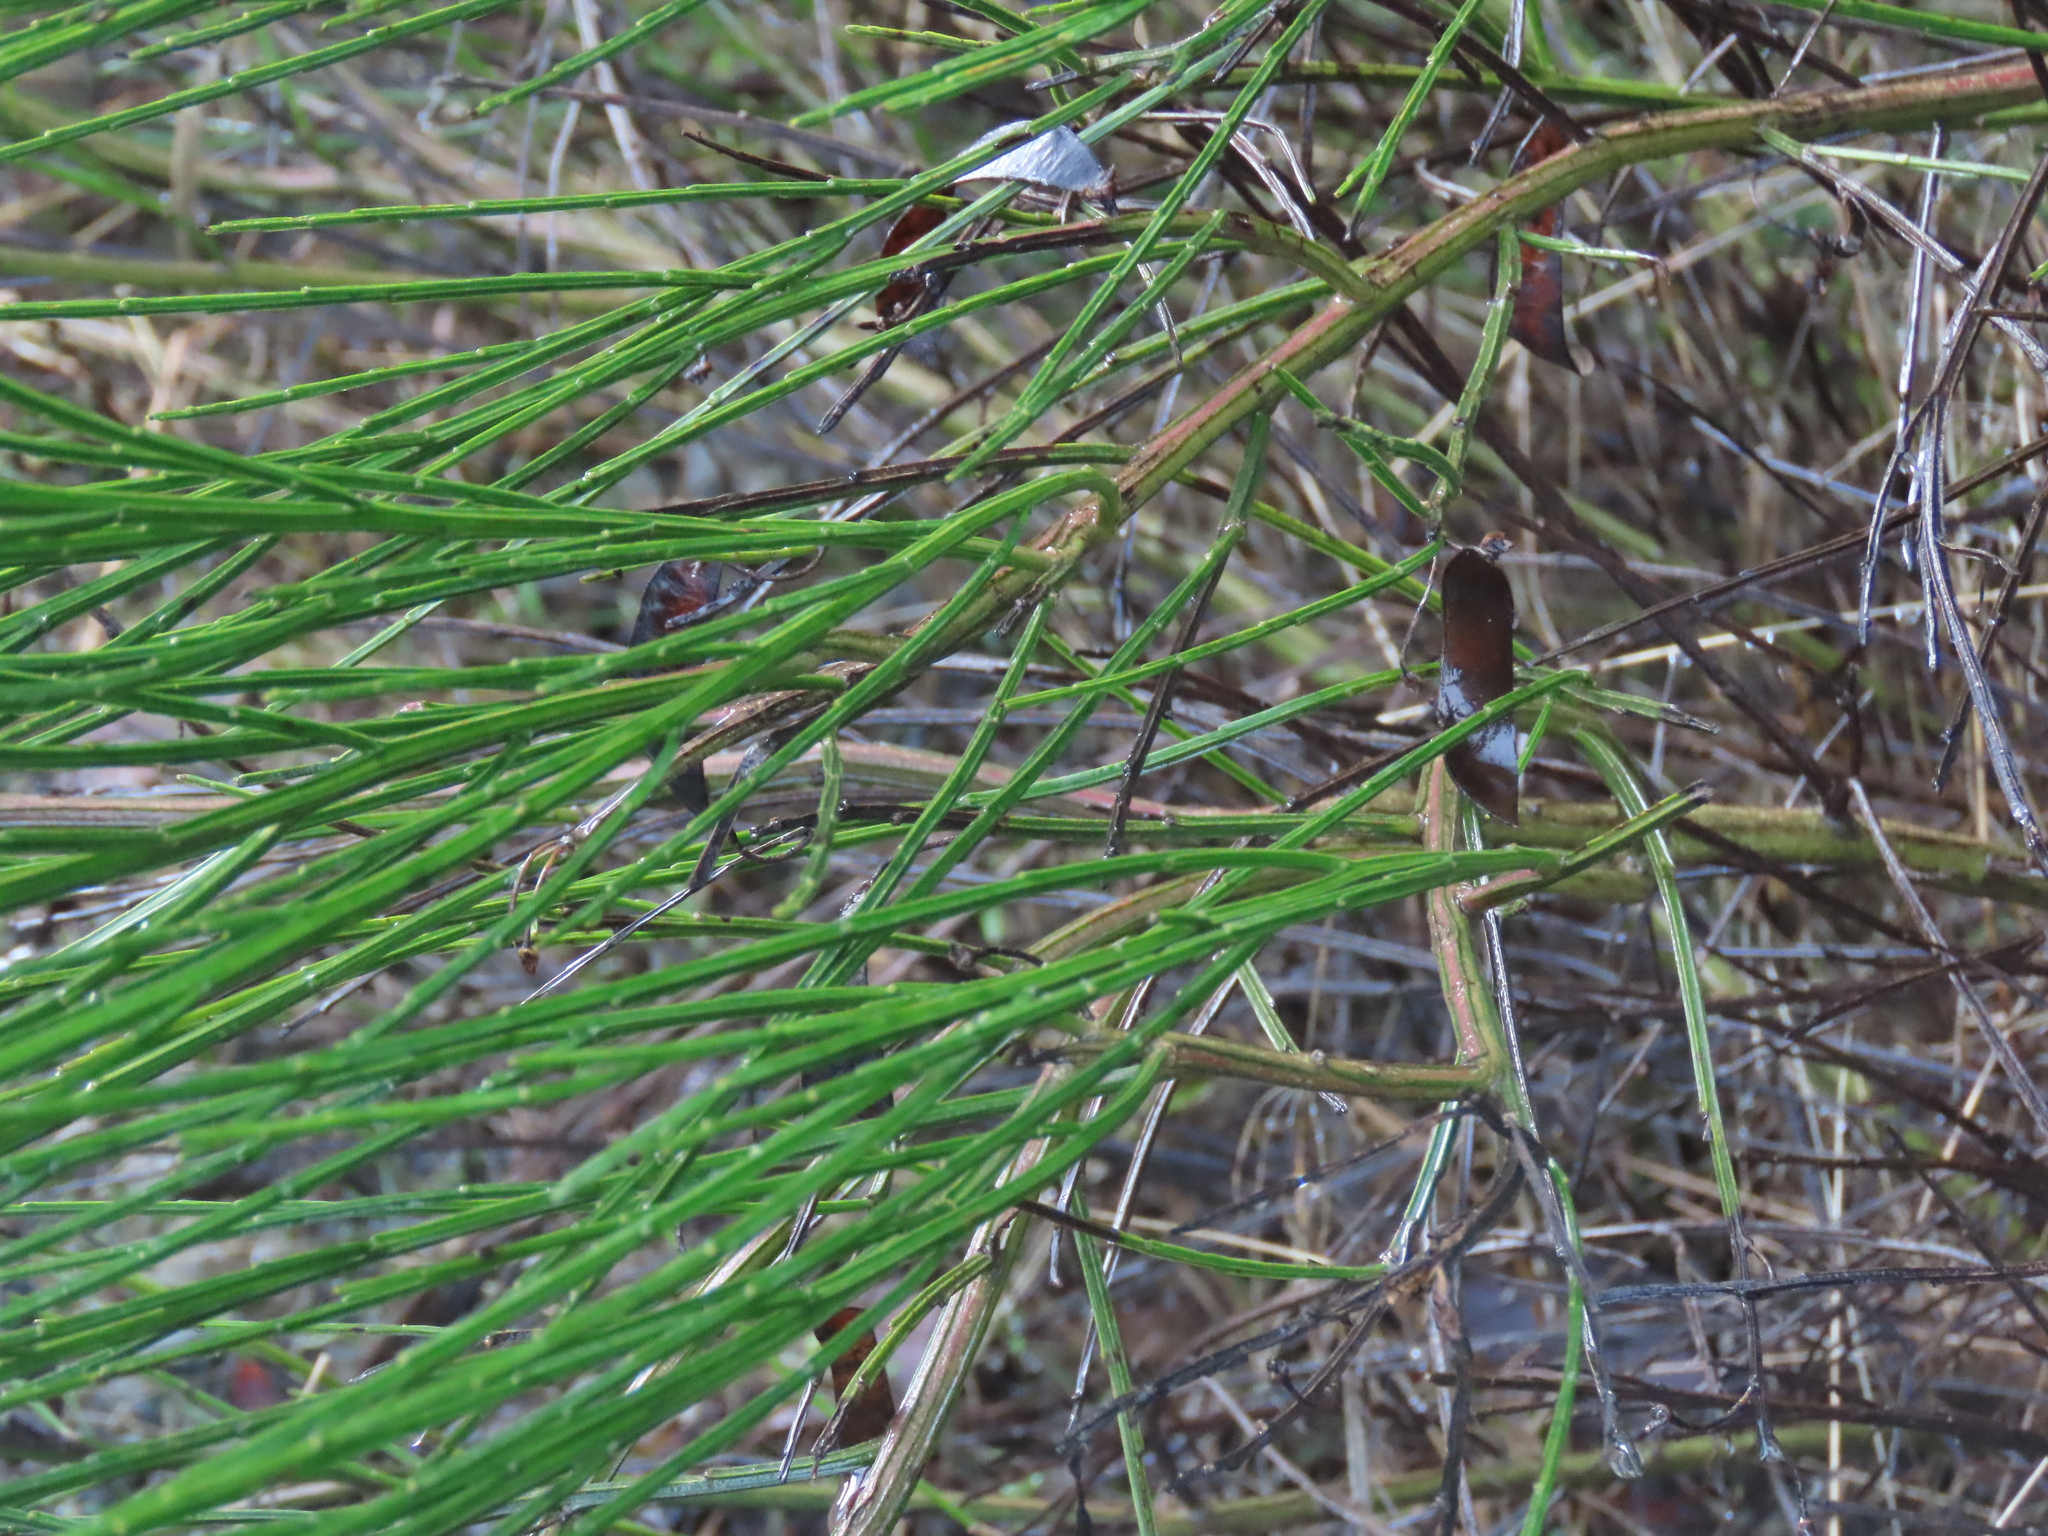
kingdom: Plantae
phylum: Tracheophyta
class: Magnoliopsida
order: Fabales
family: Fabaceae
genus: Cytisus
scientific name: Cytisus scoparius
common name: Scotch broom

→ **Description of the task**
Reproduce all of the lines above verbatim, omitting any pictures.

→ **Reply to the task**
kingdom: Plantae
phylum: Tracheophyta
class: Magnoliopsida
order: Fabales
family: Fabaceae
genus: Cytisus
scientific name: Cytisus scoparius
common name: Scotch broom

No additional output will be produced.